• ÉNONCÉ
Dans le texte sur les cartes postales ci-dessous, résumez sous forme de liste le paragraphe qui commence par « Reste à trouver des cartes postales », en gardant ses faits principaux.

====== TEXTE DU DOCUMENT

Alors je suis allée revisiter cette bibliothèque de Favoris. Ce lien internet, méritait il encore le statut de Favori ? Pour certains, le lien est carrément rompu. C’est dire le zapping dans lequel on vit. Pour d’autres, c’est l’occasion d’actualiser mes infos. Pour d’autres encore, c’est fini. Je n’ai plus d’attache avec eux.
Sur mon étagère Artistes, j’ai un dossier On Kawara, un artiste japonais. J’ai feuilleté à nouveau ses œuvres, son histoire, et j’ai revu ses cartes postales de la série I GOT UP.
Carte postale …
Au XXème siècle, j’envoyais des cartes postales de mes lieux de vacances. J’en recevais aussi. C'était une façon de dire à l'autre qu'on pensait à lui, même de loin. Et puis petit à petit, sans que je m’en rende vraiment compte, ce rituel a disparu. Tu pars en vacances, mais tu envoies un mail pour dire que tu es bien arrivé.e, que tout va bien. Tu mets une photo, peut-être aussi une émoticône, et tu cliques sur envoyer. Le geste est devenu facile, immédiat. Sitôt envoyé, sitôt reçu.
Vacances …
Et si je prenais ce confinement comme des vacances en pays étranger ?
Au XXème siècle j’aurais envoyé des cartes postales.
Alors, pourquoi ne pas le faire au XXIème siècle ?
C’est décidé : je vais reprendre ce geste tombé en désuétude.
Reste à trouver des cartes postales … Elles doivent être de Lille, mon lieu de confinement. Où trouve t’on des cartes postales quand les commerces qui ne sont pas de première nécessité sont fermés ? Première tentative auprès des kiosques à journaux. Je découvre qu’ils ne sont pas de première nécessité. Restent les débits de tabac. J’ai dû en faire une dizaine. La carte postale est devenue un objet rare, un collector. C’est dans le Vieux-Lille que le buraliste me dit d’aller chez Bernard, rue Nationale. « Bernard, il en a des cartes postales ; c’est sûr. Dites-lui bonjour de ma part ». C’est vrai : Bernard a des cartes postales. Un peu kitsch, mais ça aussi c’était le charme des cartes postales. Le choix n’est pas immense, mais quand même … Quant aux timbres, Bernard me conseille les verts, les moins chers. « en ce moment, c’est petite vitesse de toutes façons ». Il est plein de bon sens le Bernard. Va pour le timbre vert.
Et maintenant, protocole ; oui, protocole.
J’écrirai une carte postale par jour, et une seule.
Je ne déciderai pas à l’avance du destinataire. Ce sera une décision prise au jour le jour.

============
====== LIGNES FOURNIES

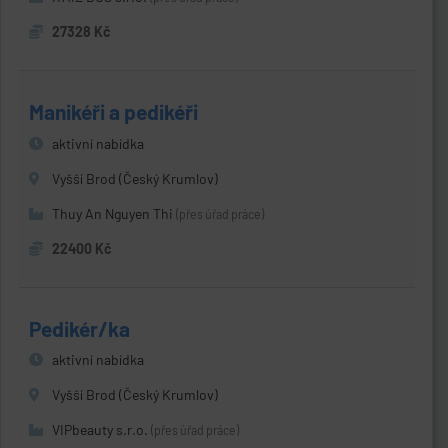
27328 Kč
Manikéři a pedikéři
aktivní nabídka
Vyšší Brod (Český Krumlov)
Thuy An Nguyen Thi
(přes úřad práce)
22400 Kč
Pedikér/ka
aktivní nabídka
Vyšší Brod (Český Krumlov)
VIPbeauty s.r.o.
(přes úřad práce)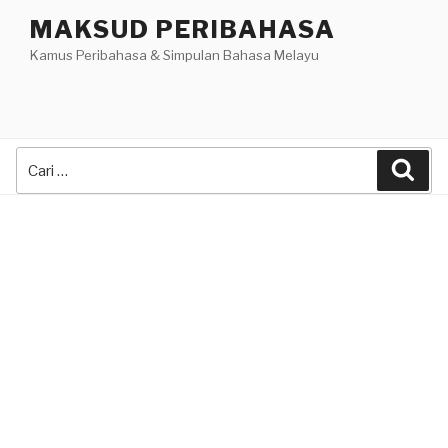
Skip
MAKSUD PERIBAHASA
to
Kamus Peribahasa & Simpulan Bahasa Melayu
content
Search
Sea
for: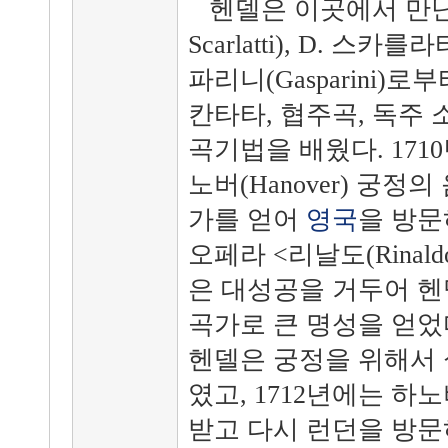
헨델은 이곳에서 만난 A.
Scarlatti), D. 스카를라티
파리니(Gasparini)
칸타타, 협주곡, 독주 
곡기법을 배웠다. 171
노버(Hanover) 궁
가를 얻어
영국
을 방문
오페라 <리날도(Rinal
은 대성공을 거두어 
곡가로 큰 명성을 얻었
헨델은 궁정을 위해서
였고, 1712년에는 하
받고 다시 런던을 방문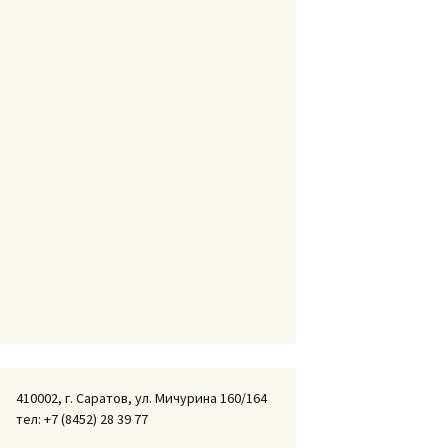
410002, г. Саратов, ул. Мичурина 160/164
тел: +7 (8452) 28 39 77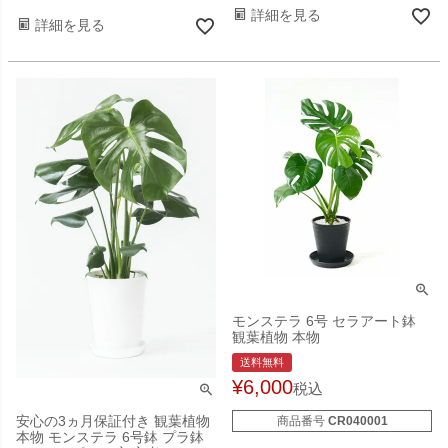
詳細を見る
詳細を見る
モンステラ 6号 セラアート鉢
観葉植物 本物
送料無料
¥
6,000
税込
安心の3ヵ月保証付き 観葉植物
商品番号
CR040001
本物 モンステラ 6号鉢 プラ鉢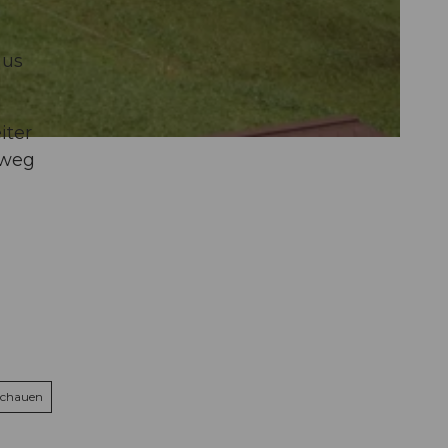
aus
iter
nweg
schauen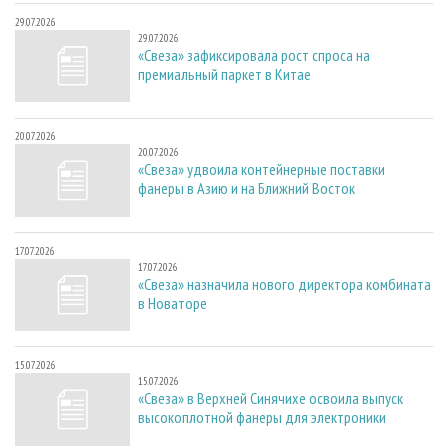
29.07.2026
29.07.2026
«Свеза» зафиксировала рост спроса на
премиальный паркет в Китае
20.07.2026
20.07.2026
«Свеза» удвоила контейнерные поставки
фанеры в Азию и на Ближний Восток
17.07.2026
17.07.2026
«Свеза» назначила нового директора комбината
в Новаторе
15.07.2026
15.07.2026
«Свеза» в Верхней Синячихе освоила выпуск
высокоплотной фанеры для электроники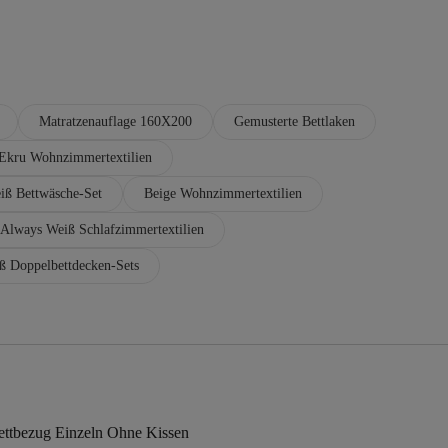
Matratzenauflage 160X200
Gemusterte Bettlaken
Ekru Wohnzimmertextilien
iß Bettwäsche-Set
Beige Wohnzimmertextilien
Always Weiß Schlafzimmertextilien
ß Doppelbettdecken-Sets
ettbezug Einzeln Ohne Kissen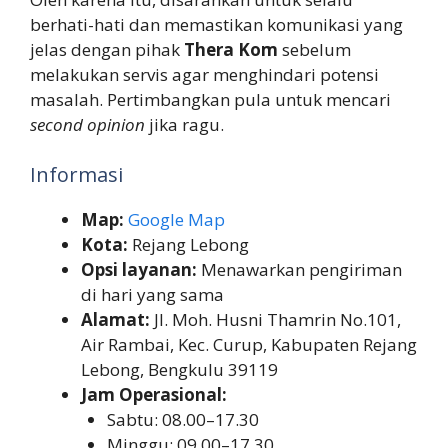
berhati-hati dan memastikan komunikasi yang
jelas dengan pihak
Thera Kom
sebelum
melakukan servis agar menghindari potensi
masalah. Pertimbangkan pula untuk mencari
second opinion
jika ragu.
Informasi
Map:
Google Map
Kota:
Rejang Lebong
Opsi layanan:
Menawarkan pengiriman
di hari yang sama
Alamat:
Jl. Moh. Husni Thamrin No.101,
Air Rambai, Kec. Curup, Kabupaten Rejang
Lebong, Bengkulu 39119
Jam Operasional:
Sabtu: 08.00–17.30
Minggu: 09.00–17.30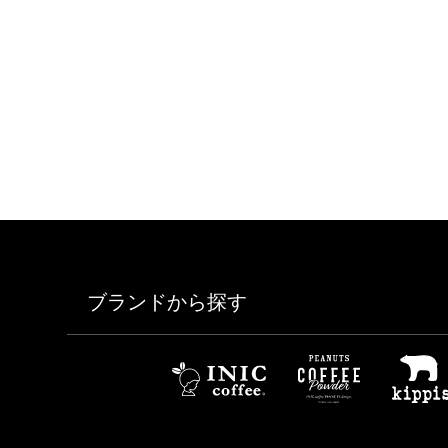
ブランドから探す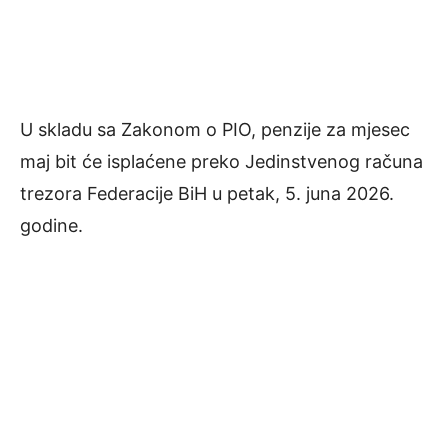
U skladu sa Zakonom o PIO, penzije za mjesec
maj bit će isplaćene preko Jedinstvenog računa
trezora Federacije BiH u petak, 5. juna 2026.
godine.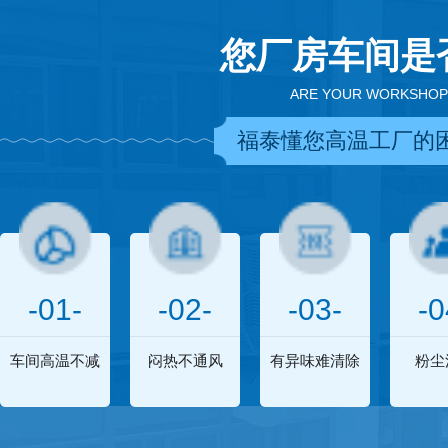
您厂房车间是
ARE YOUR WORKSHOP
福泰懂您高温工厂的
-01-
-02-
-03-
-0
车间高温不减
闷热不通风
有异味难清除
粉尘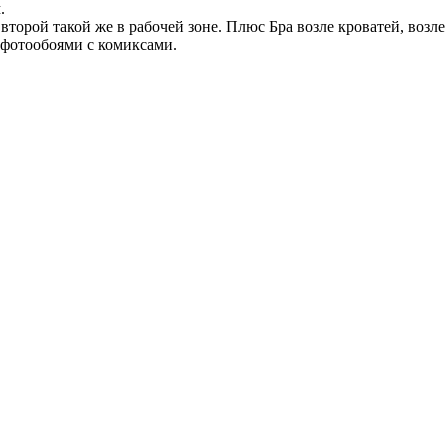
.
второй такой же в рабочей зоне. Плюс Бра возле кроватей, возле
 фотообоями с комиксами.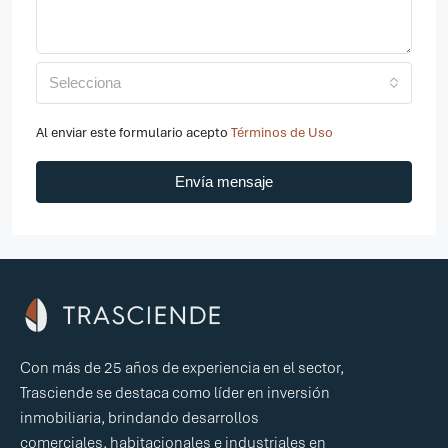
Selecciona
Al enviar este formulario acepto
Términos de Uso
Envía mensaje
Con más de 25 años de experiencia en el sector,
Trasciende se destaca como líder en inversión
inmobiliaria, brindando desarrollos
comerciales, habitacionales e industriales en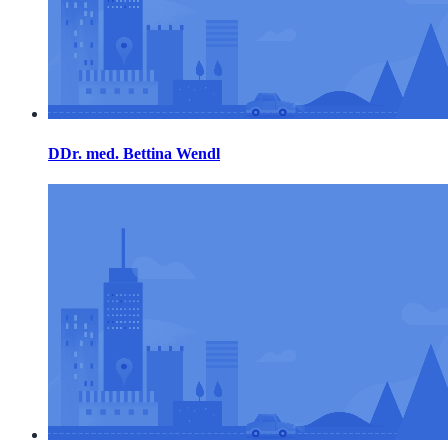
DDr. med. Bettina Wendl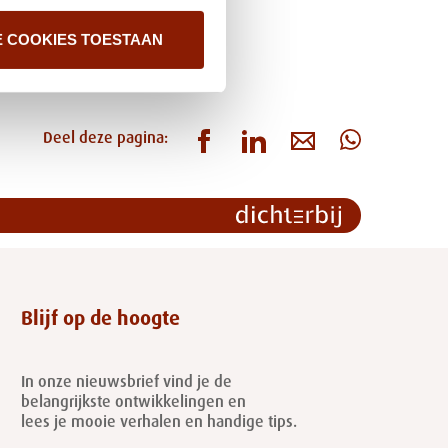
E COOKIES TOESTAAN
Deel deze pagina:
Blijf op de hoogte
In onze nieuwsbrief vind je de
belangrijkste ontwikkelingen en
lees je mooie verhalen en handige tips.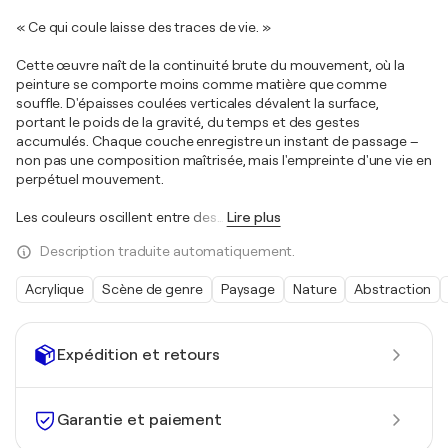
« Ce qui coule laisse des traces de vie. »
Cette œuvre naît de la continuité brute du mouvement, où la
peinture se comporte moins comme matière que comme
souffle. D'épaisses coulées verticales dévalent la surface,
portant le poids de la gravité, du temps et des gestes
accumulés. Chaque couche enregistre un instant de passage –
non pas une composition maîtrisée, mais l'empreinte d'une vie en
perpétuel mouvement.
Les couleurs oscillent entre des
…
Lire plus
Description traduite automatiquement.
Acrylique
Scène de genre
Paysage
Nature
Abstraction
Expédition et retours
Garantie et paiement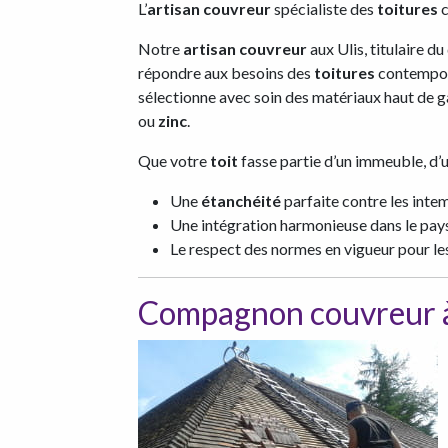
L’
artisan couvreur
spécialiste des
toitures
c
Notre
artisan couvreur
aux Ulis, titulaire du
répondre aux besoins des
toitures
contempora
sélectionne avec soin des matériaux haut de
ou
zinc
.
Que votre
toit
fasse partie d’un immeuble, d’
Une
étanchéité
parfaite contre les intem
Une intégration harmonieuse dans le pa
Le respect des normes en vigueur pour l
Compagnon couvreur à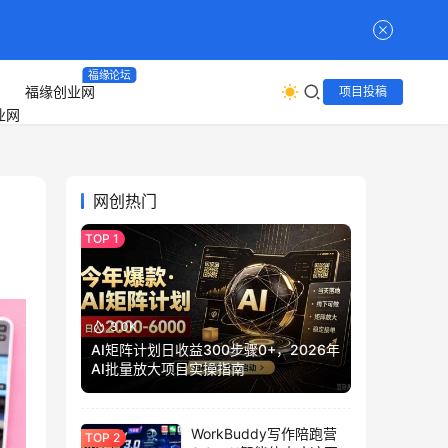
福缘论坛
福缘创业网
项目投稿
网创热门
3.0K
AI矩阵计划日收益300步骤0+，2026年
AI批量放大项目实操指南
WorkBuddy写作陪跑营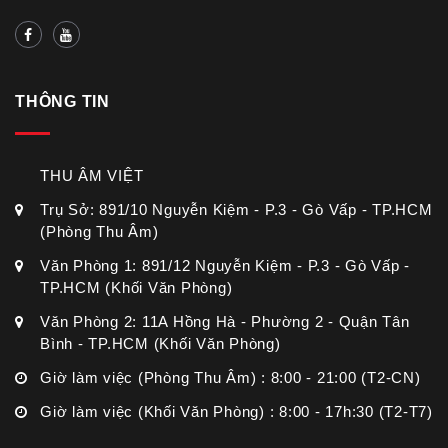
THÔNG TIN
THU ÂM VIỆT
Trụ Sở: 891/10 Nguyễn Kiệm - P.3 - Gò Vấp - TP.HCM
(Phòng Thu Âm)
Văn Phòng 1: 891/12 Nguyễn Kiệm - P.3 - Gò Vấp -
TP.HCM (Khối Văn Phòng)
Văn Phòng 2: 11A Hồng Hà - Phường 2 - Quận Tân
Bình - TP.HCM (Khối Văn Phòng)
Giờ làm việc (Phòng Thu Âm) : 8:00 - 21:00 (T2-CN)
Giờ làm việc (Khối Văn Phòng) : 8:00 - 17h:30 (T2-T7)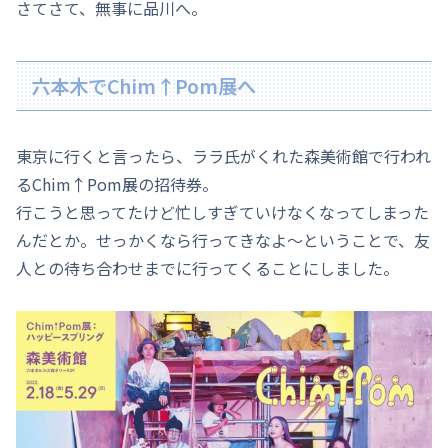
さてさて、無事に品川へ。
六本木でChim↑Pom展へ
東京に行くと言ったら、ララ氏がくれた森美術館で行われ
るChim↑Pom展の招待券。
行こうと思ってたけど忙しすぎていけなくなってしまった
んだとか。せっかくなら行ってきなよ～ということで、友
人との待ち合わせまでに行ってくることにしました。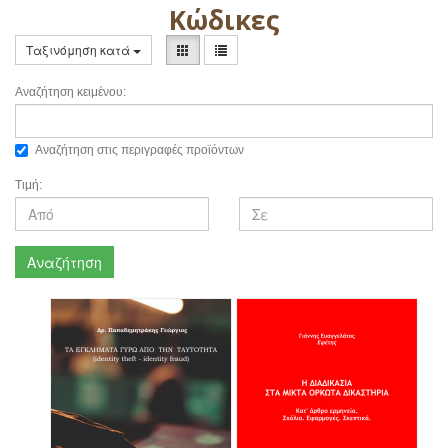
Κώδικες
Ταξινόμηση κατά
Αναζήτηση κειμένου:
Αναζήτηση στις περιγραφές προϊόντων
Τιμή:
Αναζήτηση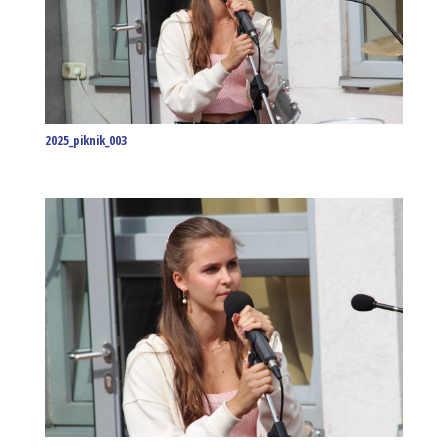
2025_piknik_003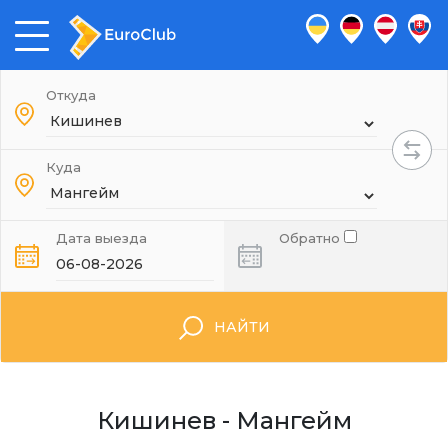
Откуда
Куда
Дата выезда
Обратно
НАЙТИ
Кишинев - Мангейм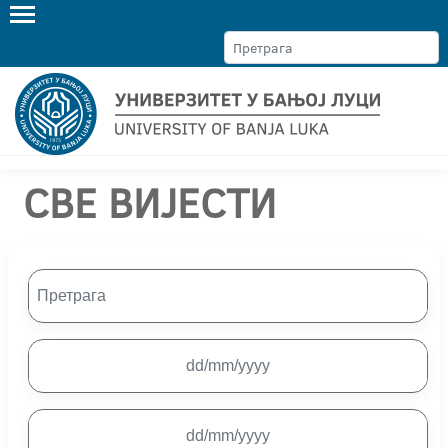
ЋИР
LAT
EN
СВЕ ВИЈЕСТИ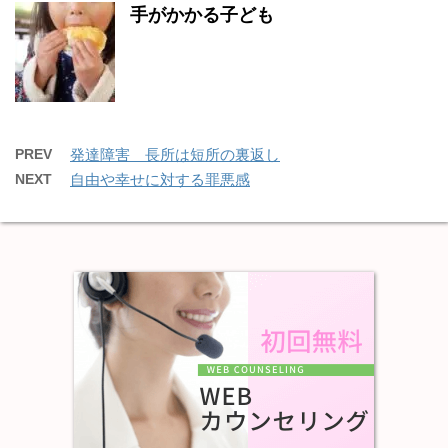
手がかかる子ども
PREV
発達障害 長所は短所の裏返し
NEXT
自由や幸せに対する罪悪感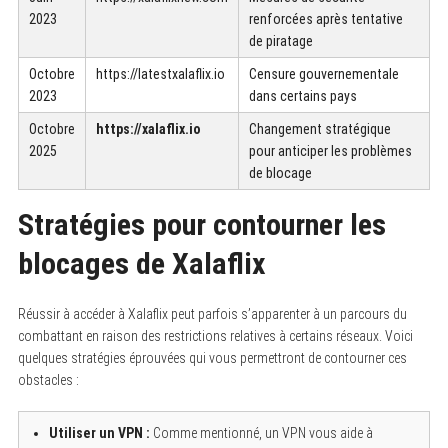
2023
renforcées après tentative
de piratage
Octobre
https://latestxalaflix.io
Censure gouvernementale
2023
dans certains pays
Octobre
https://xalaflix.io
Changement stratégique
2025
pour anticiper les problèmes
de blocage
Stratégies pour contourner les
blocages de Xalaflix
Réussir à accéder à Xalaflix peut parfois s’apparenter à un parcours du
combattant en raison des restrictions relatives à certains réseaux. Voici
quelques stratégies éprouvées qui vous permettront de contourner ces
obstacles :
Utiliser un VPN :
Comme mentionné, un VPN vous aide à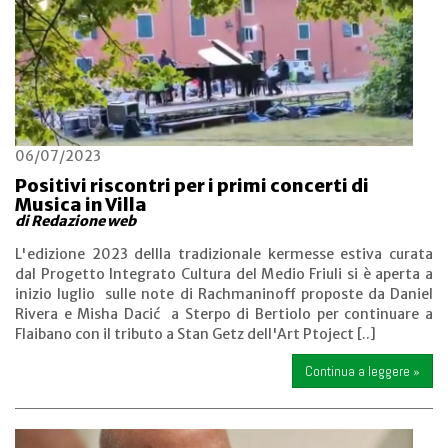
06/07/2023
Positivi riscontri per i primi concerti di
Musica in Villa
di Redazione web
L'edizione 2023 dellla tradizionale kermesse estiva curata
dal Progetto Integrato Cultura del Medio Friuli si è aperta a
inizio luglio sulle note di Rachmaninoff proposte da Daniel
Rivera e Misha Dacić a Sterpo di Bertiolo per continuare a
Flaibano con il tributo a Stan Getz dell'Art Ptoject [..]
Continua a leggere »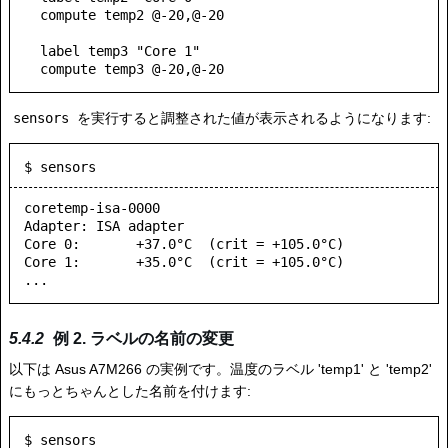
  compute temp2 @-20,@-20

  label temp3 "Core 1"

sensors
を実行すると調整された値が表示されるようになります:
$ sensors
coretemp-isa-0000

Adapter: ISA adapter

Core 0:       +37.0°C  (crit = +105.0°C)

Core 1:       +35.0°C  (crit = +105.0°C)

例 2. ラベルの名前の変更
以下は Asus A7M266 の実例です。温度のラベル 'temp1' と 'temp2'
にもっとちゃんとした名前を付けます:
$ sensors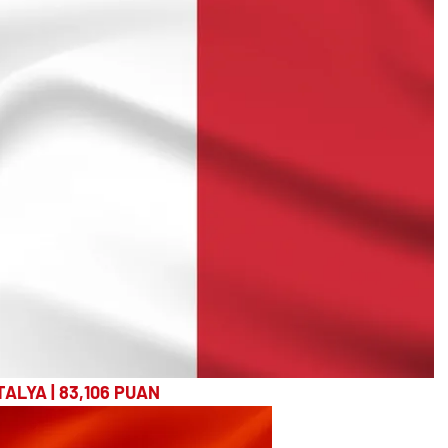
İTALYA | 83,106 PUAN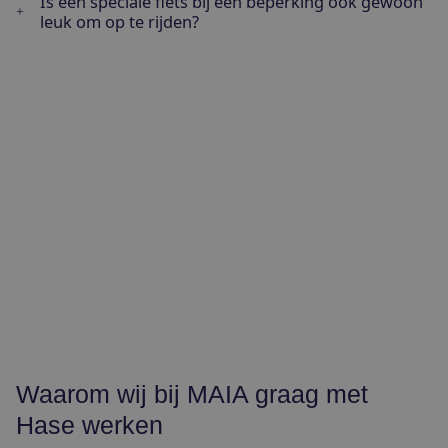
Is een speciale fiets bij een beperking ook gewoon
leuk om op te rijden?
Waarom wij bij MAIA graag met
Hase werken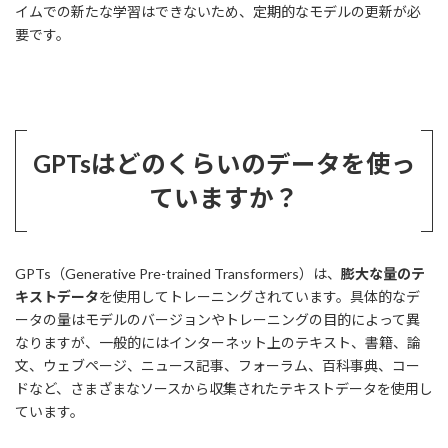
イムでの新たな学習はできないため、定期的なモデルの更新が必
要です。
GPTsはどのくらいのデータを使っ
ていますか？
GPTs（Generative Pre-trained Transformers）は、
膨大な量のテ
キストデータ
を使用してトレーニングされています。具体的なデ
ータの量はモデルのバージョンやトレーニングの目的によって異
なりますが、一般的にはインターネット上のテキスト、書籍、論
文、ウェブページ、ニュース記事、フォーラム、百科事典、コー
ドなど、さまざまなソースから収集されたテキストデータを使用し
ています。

============

• RÉSULTAT
- Les cartes postales doivent venir de Lille, le lieu de confinement.
- Les commerces non essentiels sont fermés, y compris les kiosques à journaux.
- Une dizaine de débits de tabac ont été visités : la carte postale est devenue un objet rare.
- Dans le Vieux-Lille, un buraliste recommande d'aller chez Bernard, rue Nationale.
- Bernard a bien des cartes postales, un peu kitsch, avec un choix limité.
- Il conseille les timbres verts, les moins chers, car le courrier va de toute façon à petite vitesse en ce moment ; c'est ce timbre qui est choisi.